Assessment of reading performance, fundamental conditions for measuring reading

The thesis consists of three studies that trace implications of integrating theoretical perspectives on the development and validation of reading measures.

During the last 50 years the field of reading research has seen radical changes in the way reading is conceptualized. New theoretical perspectives strongly influence the way reading is measured. There has, however, been a delay in the implementation of these theoretical perspectives in test development. The tendency to confront different theoretical perspectives on reading has recently been replaced by a willingness to integrate different perspectives. This has resulted in a situation where several core concepts (for instance literacy, depth of meaning, motivation and engagement in reading) are unsettled or ascribed different meanings by researchers.

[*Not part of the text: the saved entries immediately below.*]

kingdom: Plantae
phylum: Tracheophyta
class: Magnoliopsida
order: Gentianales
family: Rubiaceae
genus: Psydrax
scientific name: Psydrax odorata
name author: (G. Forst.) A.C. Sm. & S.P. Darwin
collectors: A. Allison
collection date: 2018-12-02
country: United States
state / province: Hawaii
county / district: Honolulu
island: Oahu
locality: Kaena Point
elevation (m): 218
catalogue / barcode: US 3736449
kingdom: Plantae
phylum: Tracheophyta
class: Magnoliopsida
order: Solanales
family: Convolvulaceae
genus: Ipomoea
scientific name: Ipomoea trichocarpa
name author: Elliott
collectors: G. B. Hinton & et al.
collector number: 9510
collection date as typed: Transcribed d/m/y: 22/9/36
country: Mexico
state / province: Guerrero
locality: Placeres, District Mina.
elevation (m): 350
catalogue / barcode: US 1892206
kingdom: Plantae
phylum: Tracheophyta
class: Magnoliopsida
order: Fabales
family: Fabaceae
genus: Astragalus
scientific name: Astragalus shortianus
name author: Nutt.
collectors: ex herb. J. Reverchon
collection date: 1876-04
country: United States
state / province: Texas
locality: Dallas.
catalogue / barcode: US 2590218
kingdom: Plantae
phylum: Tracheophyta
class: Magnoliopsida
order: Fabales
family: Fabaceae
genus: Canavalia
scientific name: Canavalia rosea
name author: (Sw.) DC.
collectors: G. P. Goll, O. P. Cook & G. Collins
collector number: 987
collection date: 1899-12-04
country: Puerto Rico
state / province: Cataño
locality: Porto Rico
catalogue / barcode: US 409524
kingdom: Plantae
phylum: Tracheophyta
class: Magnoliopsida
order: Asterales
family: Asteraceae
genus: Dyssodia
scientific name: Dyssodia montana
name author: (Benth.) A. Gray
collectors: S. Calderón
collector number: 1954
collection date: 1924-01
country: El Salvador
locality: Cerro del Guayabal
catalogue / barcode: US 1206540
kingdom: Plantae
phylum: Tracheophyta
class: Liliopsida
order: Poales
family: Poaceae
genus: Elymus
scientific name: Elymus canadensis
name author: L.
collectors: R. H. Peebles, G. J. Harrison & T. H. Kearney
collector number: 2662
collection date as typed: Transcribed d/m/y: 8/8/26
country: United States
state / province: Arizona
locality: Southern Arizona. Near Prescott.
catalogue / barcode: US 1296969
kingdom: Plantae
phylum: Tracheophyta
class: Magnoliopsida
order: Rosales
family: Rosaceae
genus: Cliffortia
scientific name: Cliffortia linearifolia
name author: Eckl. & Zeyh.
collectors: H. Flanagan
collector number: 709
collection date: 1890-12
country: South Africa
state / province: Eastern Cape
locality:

When it comes to assessment, this situation demands close attention from both researchers and test constructors. If hidden, implicit or unsettled assumptions form the basis for development of assessment instruments a veil is drawn between theory and empirical results. This can result in poor quality of the inferences made on the basis of test scores. In this thesis challenges for measurement of reading, in a time with integration of perspectives are identified and explored. The thesis consists of three studies that trace implications of integrating theoretical perspectives on the development and validation of reading measures.

The focus of study 1 and 2 was on item format, a recurring subject in research and discussion about the assessment of reading. Multiple-choice (MC) is simple and economical in terms of testing time and scoring costs.  In relation to large-scale assessments, it has often been discussed whether the use of constructed-response (CR) items may be justified despite the extra expense involved. The decisive factor has been “value added”: the extent to which the inclusion of CR items improves our assessment of reading comprehension in a valid and reliable way. The main aim of the first paper was to explore how the operationalization of depth of understanding in the Progress in International Reading Study (PIRLS) corresponds to the description of reading literacy given in the PIRLS framework. In PIRLS, the CR format is the bearer of central notions included in the theoretical foundation of the test, and this determines how the CR items should be designed and scored to be compatible with the underlying theory of reading comprehension. The study focused on the scoring guides and the relationship between these and the text and items. In the second paper the main aim was to explore the interaction between item format and motivation. Specifically it focused on how motivation contributes differently to reading-comprehension scores depending on item format; and whether students with different levels of reading motivation profit differently depending on item format. The aim of the third study was to explore possible uses of eye-tracking methodology in process-oriented reading test validation. The challenges researchers face in selecting empirical indicators of reading comprehension were highlighted. Research questions where eye tracking methodology may support validation of assessment methods were discussed. Results from a small scale eye-tracking study where students read and answered questions about a multimodal text were used as example material.

Different data sources were used. The first study was a critical analysis of the relationship between the PIRLS Framework 2001 and the PIRLS Revised Scoring Guides 2001. The study also draws on a representative sample of Norwegian 10 year olds (the Norwegian sample in PIRLS 2001). The sample consisted of 815 pupils. The second paper was an empirical study on data collected in 2008. A total of 217 5th graders from 12 classes in 5 schools participated. The third paper was a theoretical and methodological discussion based on eye-tracking data from a small scale eye-tracking study. The eye-tracking data were collected on 20 pupils from the 7th grade.

The results from the first paper revealed a tendency in the PIRLS assessment towards projecting the depth dimension onto a superficial plane in that a number of observations were accepted as a expression of a qualitative entity. This led to the quantification of a phenomenon originally defined as qualitative. The desire to reduce error of measurement tended to undermine the validation arguments which link results to the theoretical description of the construct. In the second paper, results showed that, after controlling for word-reading ability, listening comprehension and non-verbal abilities, reading self-efficacy was a significant positive predictor of reading-comprehension. For pupils with low self-efficacy in reading, this was a significant positive predictor of multiple-choice comprehension scores but not of constructed-response comprehension scores. For students with high self-efficacy in reading, this did not account for additional variance in either item format. These findings have implications for development of reading assessment instruments and the conclusions we draw on the basis of test scores. Results form the third study indicated that reading behaviour associated with a high level of reading comprehension, may be understood by comparing the pupils’ first reading and their reading while answering questions. This has important methodological consequences for research on assessment of reading comprehension.